**About this exercise:**
Please reproduce the text of every entry below line for line, leaving out the pictures.

**Supplied entries:**
□ □ □

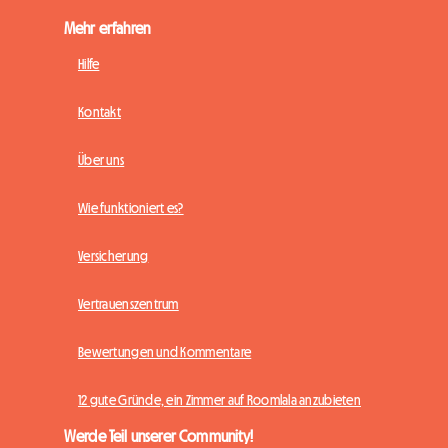
Mehr erfahren
Hilfe
Kontakt
Über uns
Wie funktioniert es?
Versicherung
Vertrauenszentrum
Bewertungen und Kommentare
12 gute Gründe, ein Zimmer auf Roomlala anzubieten
Werde Teil unserer Community!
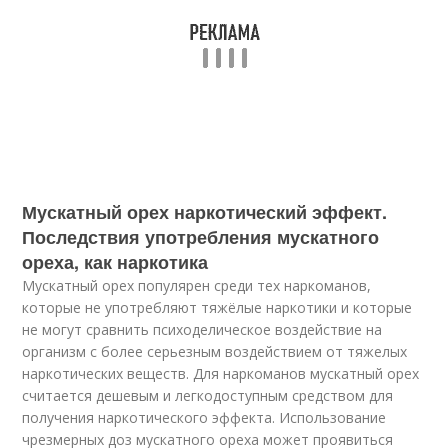
Мускатный орех наркотический эффект.
Последствия употребления мускатного
ореха, как наркотика
Мускатный орех популярен среди тех наркоманов,
которые не употребляют тяжёлые наркотики и которые
не могут сравнить психоделическое воздействие на
организм с более серьезным воздействием от тяжелых
наркотических веществ. Для наркоманов мускатный орех
считается дешевым и легкодоступным средством для
получения наркотического эффекта. Использование
чрезмерных доз мускатного ореха может проявиться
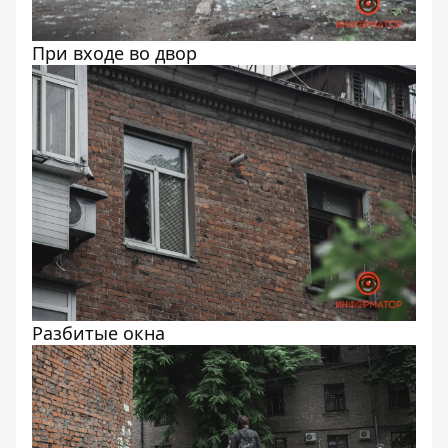
При входе во двор
Разбитые окна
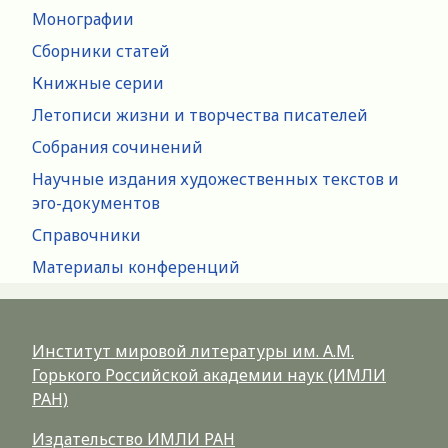
Монографии
Сборники статей
Книжные серии
Летописи жизни и творчества писателей
Собрания сочинений
Научные издания художественных текстов и
эго-документов
Справочники
Материалы конференций
Институт мировой литературы им. А.М.
Горького Российской академии наук (ИМЛИ
РАН)
Издательство ИМЛИ РАН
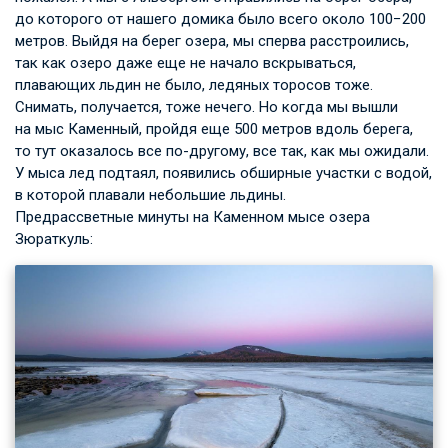
до которого от нашего домика было всего около 100−200
метров. Выйдя на берег озера, мы сперва расстроились,
так как озеро даже еще не начало вскрываться,
плавающих льдин не было, ледяных торосов тоже.
Снимать, получается, тоже нечего. Но когда мы вышли
на мыс Каменный, пройдя еще 500 метров вдоль берега,
то тут оказалось все по-другому, все так, как мы ожидали.
У мыса лед подтаял, появились обширные участки с водой,
в которой плавали небольшие льдины.
Предрассветные минуты на Каменном мысе озера
Зюраткуль:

□ □ □

**Answer:**
Mehr erfahren
Hilfe
Kontakt
Über uns
Wie funktioniert es?
Versicherung
Vertrauenszentrum
Bewertungen und Kommentare
12 gute Gründe, ein Zimmer auf Roomlala anzubieten
Werde Teil unserer Community!
Мускатный орех наркотический эффект.
Последствия употребления мускатного
ореха, как наркотика
Мускатный орех популярен среди тех наркоманов,
которые не употребляют тяжёлые наркотики и которые
не могут сравнить психоделическое воздействие на
организм с более серьезным воздействием от тяжелых
наркотических веществ. Для наркоманов мускатный орех
считается дешевым и легкодоступным средством для
получения наркотического эффекта. Использование
чрезмерных доз мускатного ореха может проявиться
При входе во двор
Разбитые окна
Монографии
Сборники статей
Книжные серии
Летописи жизни и творчества писателей
Собрания сочинений
Научные издания художественных текстов и
эго-документов
Справочники
Материалы конференций
Институт мировой литературы им. А.М.
Горького Российской академии наук (ИМЛИ
РАН)
Издательство ИМЛИ РАН
до которого от нашего домика было всего около 100−200
метров. Выйдя на берег озера, мы сперва расстроились,
так как озеро даже еще не начало вскрываться,
плавающих льдин не было, ледяных торосов тоже.
Снимать, получается, тоже нечего. Но когда мы вышли
на мыс Каменный, пройдя еще 500 метров вдоль берега,
то тут оказалось все по-другому, все так, как мы ожидали.
У мыса лед подтаял, появились обширные участки с водой,
в которой плавали небольшие льдины.
Предрассветные минуты на Каменном мысе озера
Зюраткуль:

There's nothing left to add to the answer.